If I were you, I would choose a company in Istanbul to arrange everything fro you.

That way, if there is a problem on arrival you can complain and nag someone local to you to sort things out. If its a UAE shipper, they will just ignore you as they know you will not fly back to sort the problem out with them.


----------



## Maraber (Jun 18, 2017)

Thank you for this piece of advice, twowheelsgood! 

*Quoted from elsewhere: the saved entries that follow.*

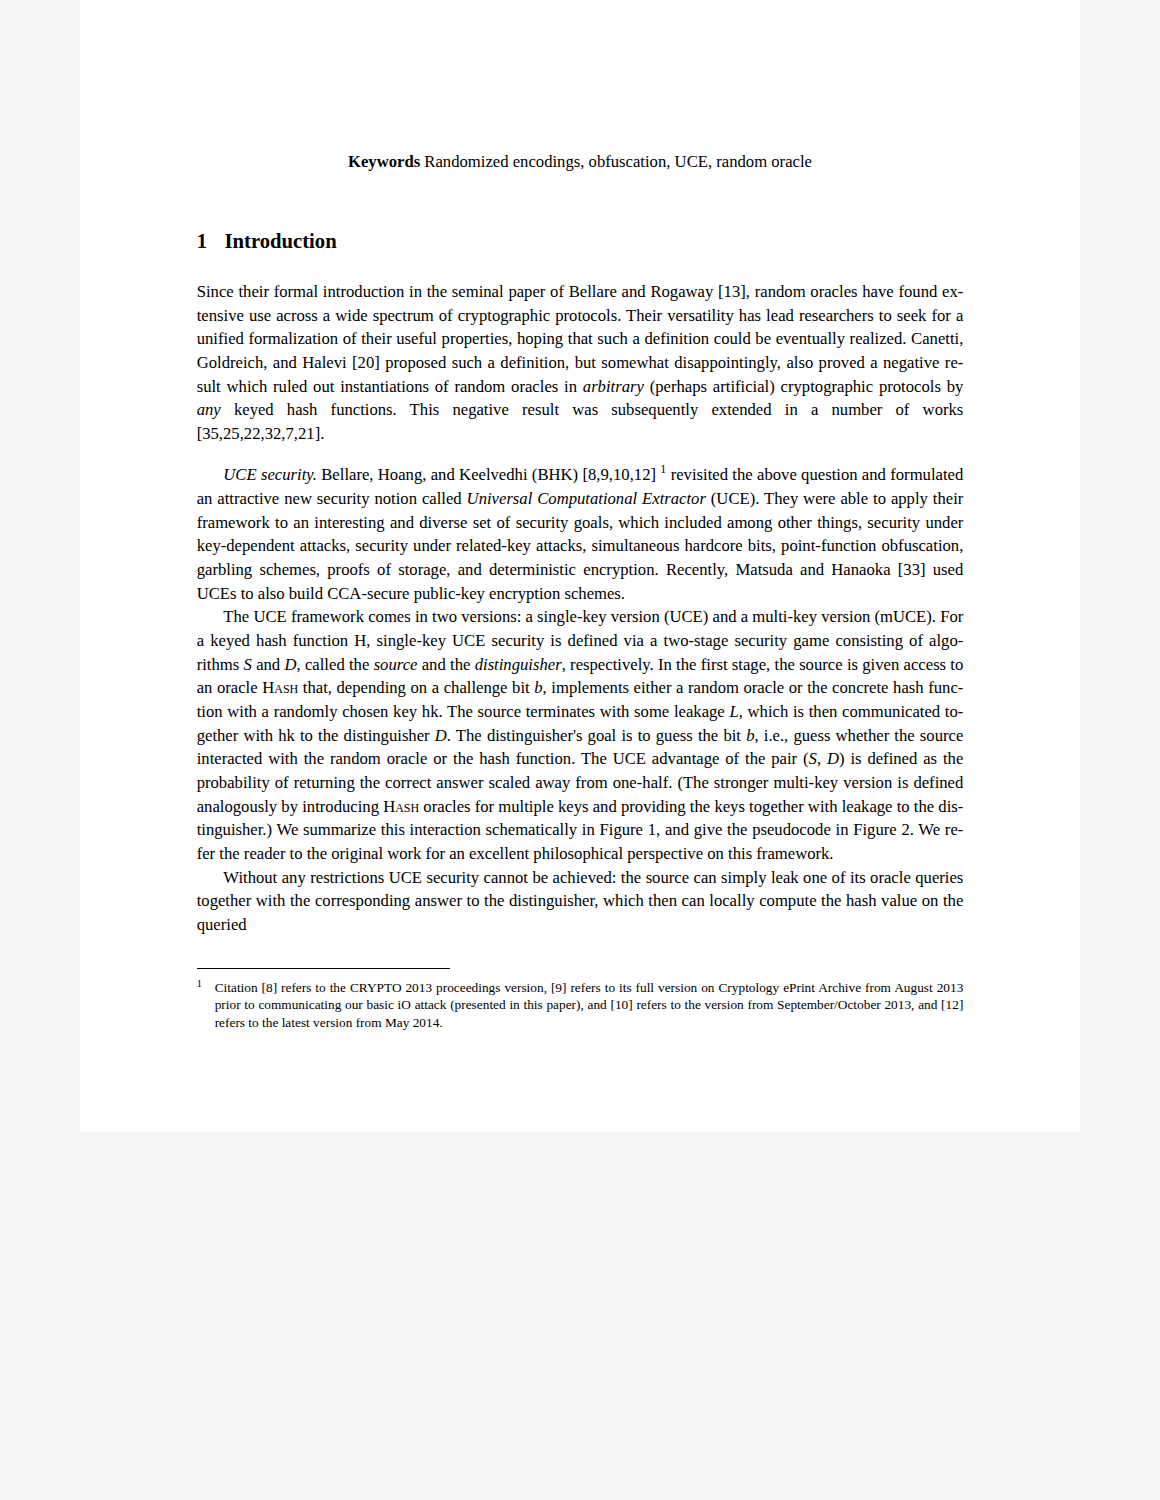Keywords Randomized encodings, obfuscation, UCE, random oracle
1 Introduction
Since their formal introduction in the seminal paper of Bellare and Rogaway [13], random oracles have found extensive use across a wide spectrum of cryptographic protocols. Their versatility has lead researchers to seek for a unified formalization of their useful properties, hoping that such a definition could be eventually realized. Canetti, Goldreich, and Halevi [20] proposed such a definition, but somewhat disappointingly, also proved a negative result which ruled out instantiations of random oracles in arbitrary (perhaps artificial) cryptographic protocols by any keyed hash functions. This negative result was subsequently extended in a number of works [35,25,22,32,7,21].
UCE security. Bellare, Hoang, and Keelvedhi (BHK) [8,9,10,12] 1 revisited the above question and formulated an attractive new security notion called Universal Computational Extractor (UCE). They were able to apply their framework to an interesting and diverse set of security goals, which included among other things, security under key-dependent attacks, security under related-key attacks, simultaneous hardcore bits, point-function obfuscation, garbling schemes, proofs of storage, and deterministic encryption. Recently, Matsuda and Hanaoka [33] used UCEs to also build CCA-secure public-key encryption schemes.
The UCE framework comes in two versions: a single-key version (UCE) and a multi-key version (mUCE). For a keyed hash function H, single-key UCE security is defined via a two-stage security game consisting of algorithms S and D, called the source and the distinguisher, respectively. In the first stage, the source is given access to an oracle Hash that, depending on a challenge bit b, implements either a random oracle or the concrete hash function with a randomly chosen key hk. The source terminates with some leakage L, which is then communicated together with hk to the distinguisher D. The distinguisher's goal is to guess the bit b, i.e., guess whether the source interacted with the random oracle or the hash function. The UCE advantage of the pair (S, D) is defined as the probability of returning the correct answer scaled away from one-half. (The stronger multi-key version is defined analogously by introducing Hash oracles for multiple keys and providing the keys together with leakage to the distinguisher.) We summarize this interaction schematically in Figure 1, and give the pseudocode in Figure 2. We refer the reader to the original work for an excellent philosophical perspective on this framework.
Without any restrictions UCE security cannot be achieved: the source can simply leak one of its oracle queries together with the corresponding answer to the distinguisher, which then can locally compute the hash value on the queried
1 Citation [8] refers to the CRYPTO 2013 proceedings version, [9] refers to its full version on Cryptology ePrint Archive from August 2013 prior to communicating our basic iO attack (presented in this paper), and [10] refers to the version from September/October 2013, and [12] refers to the latest version from May 2014.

I absolutely agree with you. I have already realized it while communicating with some of the shipping companies in Dubai. They agreed to provide the services but they were not able to respond to my questions regarding Turkish customs regulations. I am now looking for the companies with the agents in Turkey to be on the safe side


----------



## twowheelsgood (Feb 21, 2013)

Maraber said:


> I am now looking for the companies with the agents in Turkey to be on the safe side


Do it the other way - find Turkish companies and ask if they can arrange collection in the UAE as the ones who can, will be experienced international shippers, whereas the ones that struggle can only handle local Turkish removals.


----------



## Maraber (Jun 18, 2017)

that's a good point! Thanks a lot, twowheelsgood!


----------



## Ubaid7729 (Jun 21, 2017)

I can't recommend a moving company in Dubai, but I know how difficult to moving to another country may be and how expensive the services can be. Faced the same issue several months ago. Yet still, try to find a really trusted company, otherwise you risk to have lots of problems.


----------



## Maraber (Jun 18, 2017)

Thank you, Ubaid7729! Indeed, it is not an easy task


----------



## BedouGirl (Sep 15, 2011)

I'm not suggesting this company but you need to make sure whichever organization you opt for has similar affiliations http://www.dasadxb.com/affiliations

This should give you some sort of security. Whichever way round you make the decision, choose a company that has offices in both locations or a network that covers both locations.


----------



## Maraber (Jun 18, 2017)

Thank you, BedouGirl! 
Indeed, that's the best way to avoid problems. I am already in communication with one company in Istanbul and one company in Dubai that has an office in Istanbul. Checking their terms.


----------